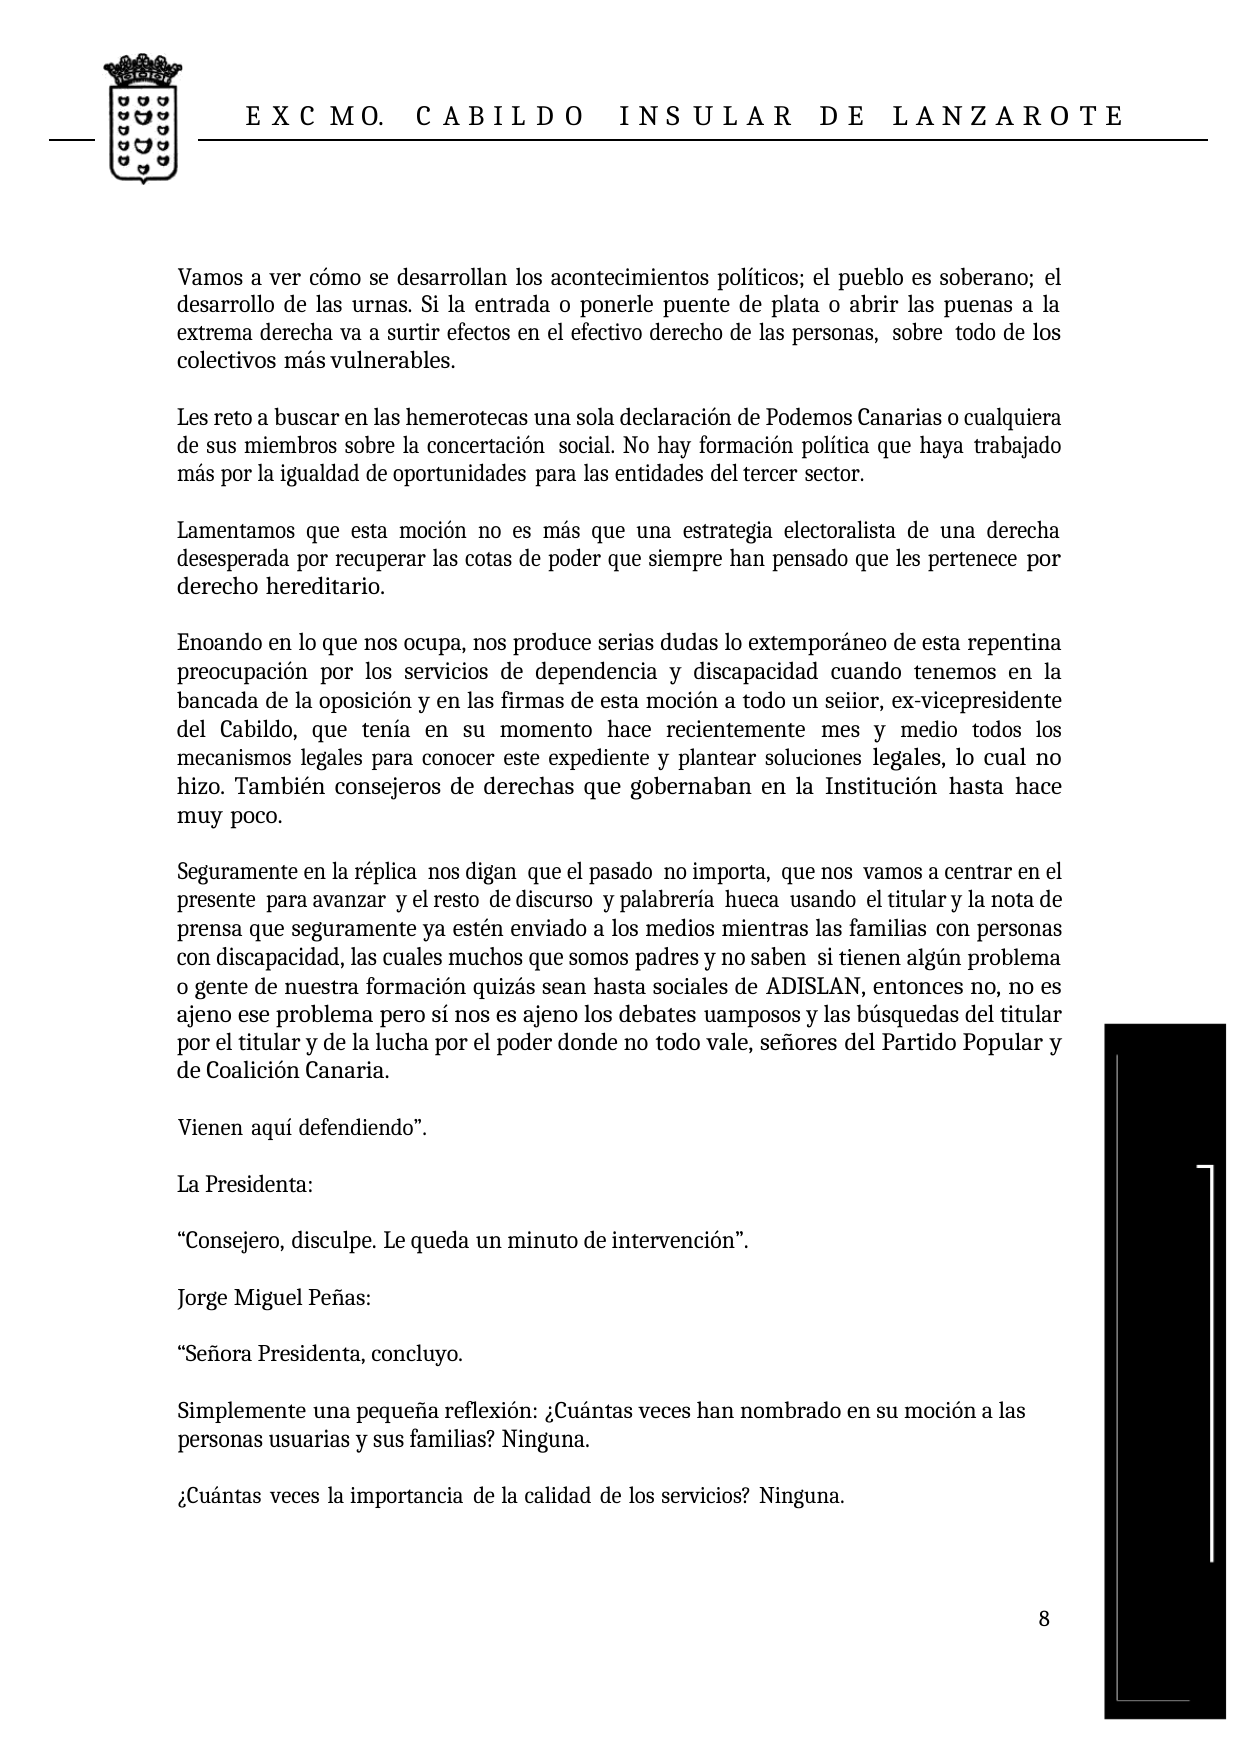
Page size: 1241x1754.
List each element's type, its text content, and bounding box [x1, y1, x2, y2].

text “Señora Presidenta, concluyo. [177, 1340, 1240, 1367]
text La Presidenta: [177, 1170, 1240, 1199]
picture [1104, 1141, 1227, 1170]
text Simplemente una pequeña reflexión: ¿Cuántas veces han nombrado en su moción a las [178, 1397, 1240, 1424]
picture [1104, 1311, 1227, 1340]
text Vienen aquí defendiendo”. [178, 1114, 1240, 1141]
picture [1104, 1199, 1227, 1226]
text ¿Cuántas veces la importancia de la calidad de los servicios? Ninguna. [177, 1482, 1240, 1510]
text Jorge Miguel Peñas: [178, 1283, 1240, 1311]
text Vamos a ver cómo se desarrollan los acontecimientos políticos; el pueblo es soberano; el desarrollo de las urnas. Si la entrada o ponerle puente de plata o abrir las puenas a la extrema derecha va a surtir efectos en el efectivo derecho de las personas, sobre todo de los colectivos más vulnerables. [177, 262, 1061, 375]
picture [1104, 1367, 1227, 1397]
text Seguramente en la réplica nos digan que el pasado no importa, que nos vamos a centrar en el presente para avanzar y el resto de discurso y palabrería hueca usando el titular y la nota de prensa que seguramente ya estén enviado a los medios mientras las familias con personas con discapacidad, las cuales muchos que somos padres y no saben si tienen algún problema o gente de nuestra formación quizás sean hasta sociales de ADISLAN, entonces no, no es ajeno ese problema pero sí nos es ajeno los debates uamposos y las búsquedas del titular por el titular y de la lucha por el poder donde no todo vale, señores del Partido Popular y de Coalición Canaria. [177, 857, 1062, 1085]
text Enoando en lo que nos ocupa, nos produce serias dudas lo extemporáneo de esta repentina preocupación por los servicios de dependencia y discapacidad cuando tenemos en la bancada de la oposición y en las firmas de esta moción a todo un seiior, ex-vicepresidente del Cabildo, que tenía en su momento hace recientemente mes y medio todos los mecanismos legales para conocer este expediente y plantear soluciones legales, lo cual no hizo. También consejeros de derechas que gobernaban en la Institución hasta hace muy poco. [177, 628, 1062, 829]
picture [1104, 1255, 1227, 1283]
text personas usuarias y sus familias? Ninguna. [177, 1424, 1240, 1454]
picture [1104, 1510, 1227, 1720]
text Lamentamos que esta moción no es más que una estrategia electoralista de una derecha desesperada por recuperar las cotas de poder que siempre han pensado que les pertenece por derecho hereditario. [177, 516, 1061, 601]
picture [102, 53, 183, 185]
picture [1104, 1023, 1227, 1114]
picture [1104, 1454, 1227, 1482]
text Les reto a buscar en las hemerotecas una sola declaración de Podemos Canarias o cualquiera de sus miembros sobre la concertación social. No hay formación política que haya trabajado más por la igualdad de oportunidades para las entidades del tercer sector. [177, 403, 1062, 488]
text “Consejero, disculpe. Le queda un minuto de intervención”. [177, 1226, 1240, 1255]
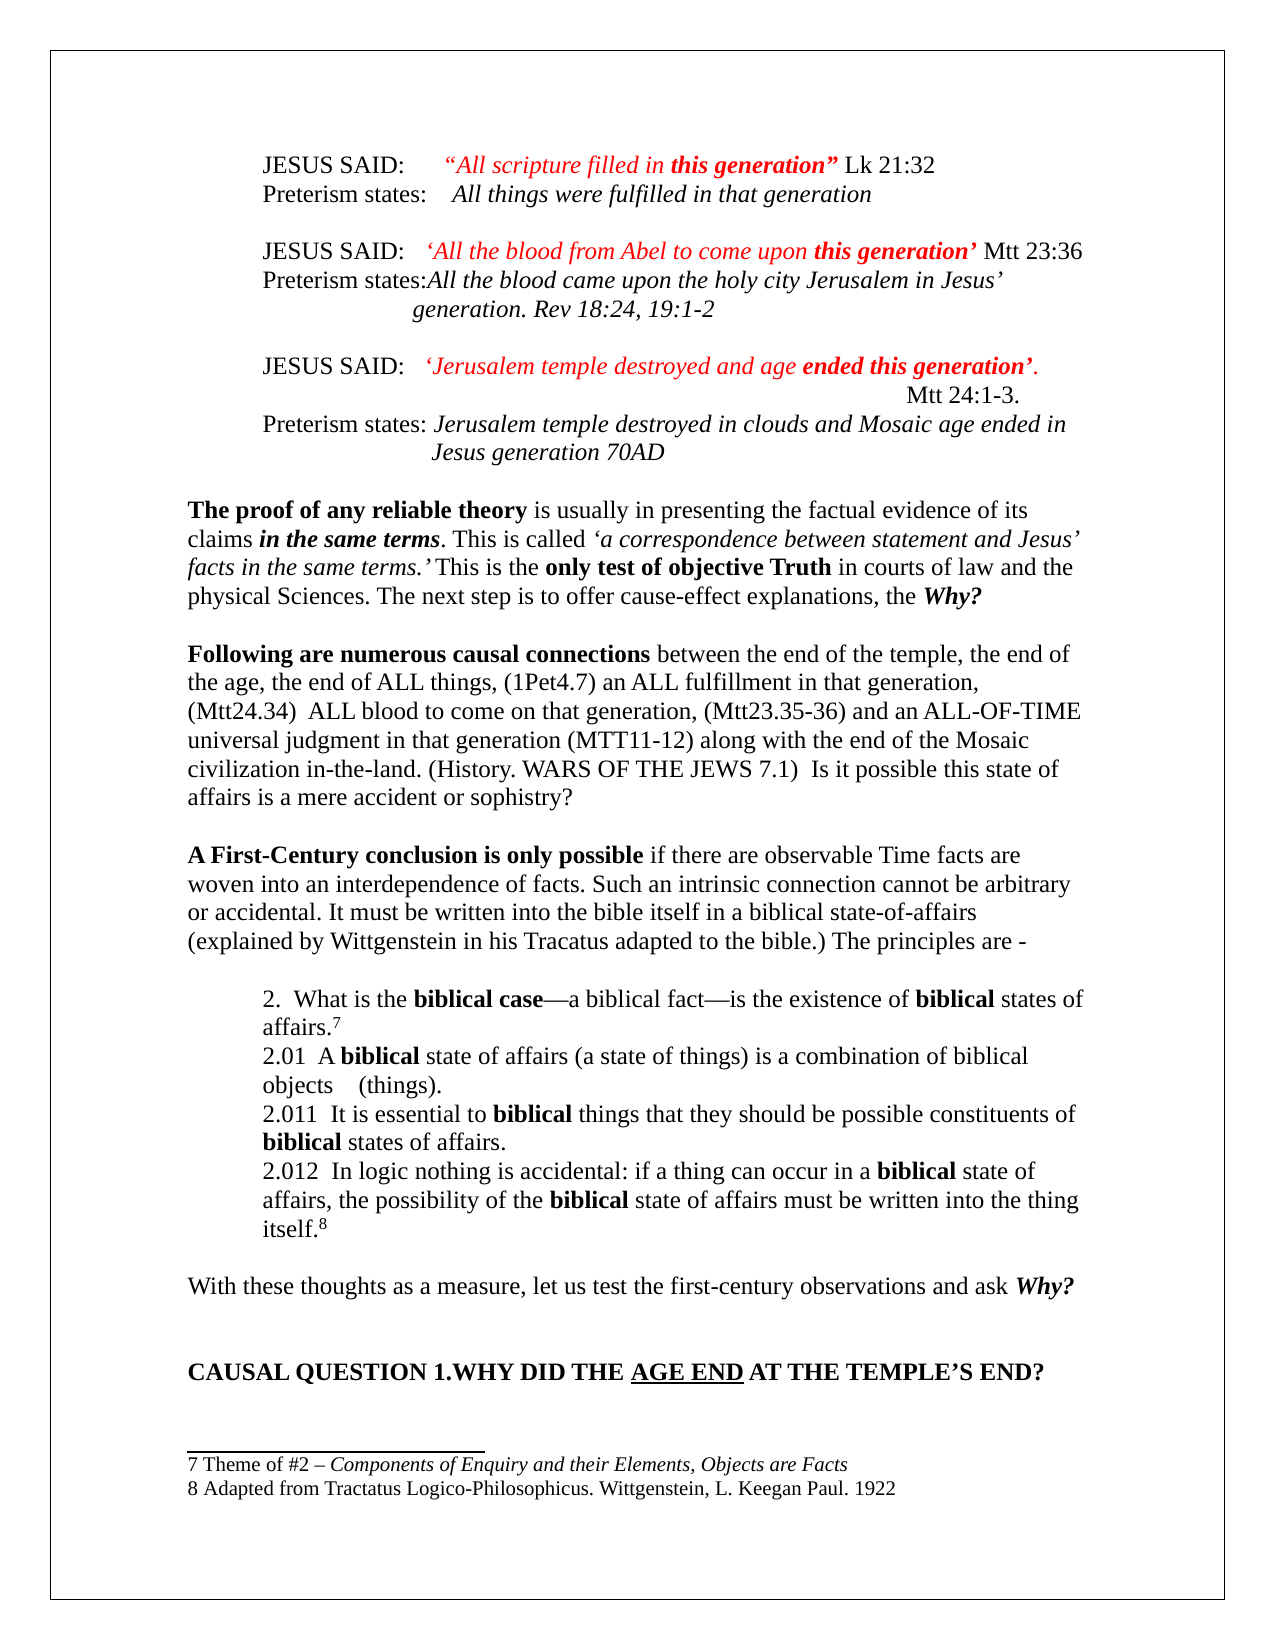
================
■ What is required
Print every row above again word for word, leaving out the attached pictures.

■ Written answer
Page size: 1241x1754.
List each element's type, its text content, and bounding box [x1, y1, x2, y2].

text “Señora Presidenta, concluyo. [177, 1340, 1240, 1367]
text La Presidenta: [177, 1170, 1240, 1199]
picture [1104, 1141, 1227, 1170]
text Simplemente una pequeña reflexión: ¿Cuántas veces han nombrado en su moción a las [178, 1397, 1240, 1424]
picture [1104, 1311, 1227, 1340]
text Vienen aquí defendiendo”. [178, 1114, 1240, 1141]
picture [1104, 1199, 1227, 1226]
text ¿Cuántas veces la importancia de la calidad de los servicios? Ninguna. [177, 1482, 1240, 1510]
text Jorge Miguel Peñas: [178, 1283, 1240, 1311]
text Vamos a ver cómo se desarrollan los acontecimientos políticos; el pueblo es soberano; el desarrollo de las urnas. Si la entrada o ponerle puente de plata o abrir las puenas a la extrema derecha va a surtir efectos en el efectivo derecho de las personas, sobre todo de los colectivos más vulnerables. [177, 262, 1061, 375]
picture [1104, 1367, 1227, 1397]
text Seguramente en la réplica nos digan que el pasado no importa, que nos vamos a centrar en el presente para avanzar y el resto de discurso y palabrería hueca usando el titular y la nota de prensa que seguramente ya estén enviado a los medios mientras las familias con personas con discapacidad, las cuales muchos que somos padres y no saben si tienen algún problema o gente de nuestra formación quizás sean hasta sociales de ADISLAN, entonces no, no es ajeno ese problema pero sí nos es ajeno los debates uamposos y las búsquedas del titular por el titular y de la lucha por el poder donde no todo vale, señores del Partido Popular y de Coalición Canaria. [177, 857, 1062, 1085]
text Enoando en lo que nos ocupa, nos produce serias dudas lo extemporáneo de esta repentina preocupación por los servicios de dependencia y discapacidad cuando tenemos en la bancada de la oposición y en las firmas de esta moción a todo un seiior, ex-vicepresidente del Cabildo, que tenía en su momento hace recientemente mes y medio todos los mecanismos legales para conocer este expediente y plantear soluciones legales, lo cual no hizo. También consejeros de derechas que gobernaban en la Institución hasta hace muy poco. [177, 628, 1062, 829]
picture [1104, 1255, 1227, 1283]
text personas usuarias y sus familias? Ninguna. [177, 1424, 1240, 1454]
picture [1104, 1510, 1227, 1720]
text Lamentamos que esta moción no es más que una estrategia electoralista de una derecha desesperada por recuperar las cotas de poder que siempre han pensado que les pertenece por derecho hereditario. [177, 516, 1061, 601]
picture [102, 53, 183, 185]
picture [1104, 1023, 1227, 1114]
picture [1104, 1454, 1227, 1482]
text Les reto a buscar en las hemerotecas una sola declaración de Podemos Canarias o cualquiera de sus miembros sobre la concertación social. No hay formación política que haya trabajado más por la igualdad de oportunidades para las entidades del tercer sector. [177, 403, 1062, 488]
text “Consejero, disculpe. Le queda un minuto de intervención”. [177, 1226, 1240, 1255]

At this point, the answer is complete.